At Zhao's small 20-square-meter house her family shares a courtyard with five other households in Xiyizi Hutong in Xicheng District.
The city currently has about 400-plus hutongs, mainly in the inner city's Xicheng and Dongcheng (meaning west town and east town, respectively) districts. The number is down from 6,000 in its prime during the Qing Dynasty (1644-1911). With the fast pace of today's real estate development, there are not many bungalows left in the city's hutongs.
The population density of Beijing's hutongs is about 49,000 people per square kilometer, nearly triple the city's average of 14,000 inhabitants per square km, and much higher than the 4,000 per km in New York.

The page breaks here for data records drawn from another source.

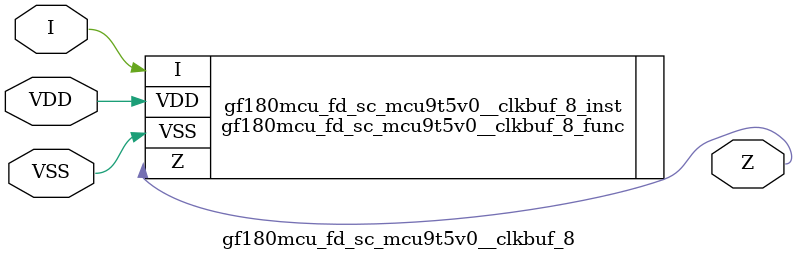
<source format=v>

module gf180mcu_fd_sc_mcu9t5v0__clkbuf_8( I, Z, VDD, VSS );
input I;
inout VDD, VSS;
output Z;

   `ifdef FUNCTIONAL  //  functional //

	gf180mcu_fd_sc_mcu9t5v0__clkbuf_8_func gf180mcu_fd_sc_mcu9t5v0__clkbuf_8_behav_inst(.I(I),.Z(Z),.VDD(VDD),.VSS(VSS));

   `else

	gf180mcu_fd_sc_mcu9t5v0__clkbuf_8_func gf180mcu_fd_sc_mcu9t5v0__clkbuf_8_inst(.I(I),.Z(Z),.VDD(VDD),.VSS(VSS));

	// spec_gates_begin


	// spec_gates_end



   specify

	// specify_block_begin

	// comb arc I --> Z
	 (I => Z) = (1.0,1.0);

	// specify_block_end

   endspecify

   `endif

endmodule

</source>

In addition, Beijing's air quality monitoring office found that the emission of sulphur dioxide and carbon monoxide from the hutong areas have been higher than the city's average in winter, mainly because of the coal stoves. With the project to switch to clean energy for heating launched in 1999, the emission level of the two poisonous substances decreased by 42 percent and 44 percent, respectively, this year from 2001 levels.
Zhao accepted the switch to an electrical radiator when the government promised it would be no more expensive than coal. An extra incentive was the temperature-adjustable radiator was provided nearly free of charge.
In order to make electrical heating affordable, the municipal government allows those living in bungalows a discount of 0.3 yuan per kwh of electricity, compared with the market price of 0.48 yuan per kwh. It also compensates poor families with 0.2 yuan for every kwh of electricity used.
Zhao said the fee for electrical heat for the entire winter was usually around 2,400 yuan (US$323) per household. With the government's subsidy, however, she only needed to pay about 500 yuan, nearly the same price as that for coal.
According to the Beijing Bureau of Environmental Protection, the number of stoves has been reduced by 90 percent and 70 percent in Xicheng and Dongcheng districts, respectively. A total of 1,105 small coal-fired boilers for centralized heating have been converted to natural gas.
The efforts have helped reduce the sulphur dioxide emissions by 10 percent year-on-year, resulting in a level lower than the national standard of 0.15 milligrams per cubic meter, the bureau said.
In addition, the municipal government has set tighter restrictions on construction works and steel and chemical plants to ensure good air quality.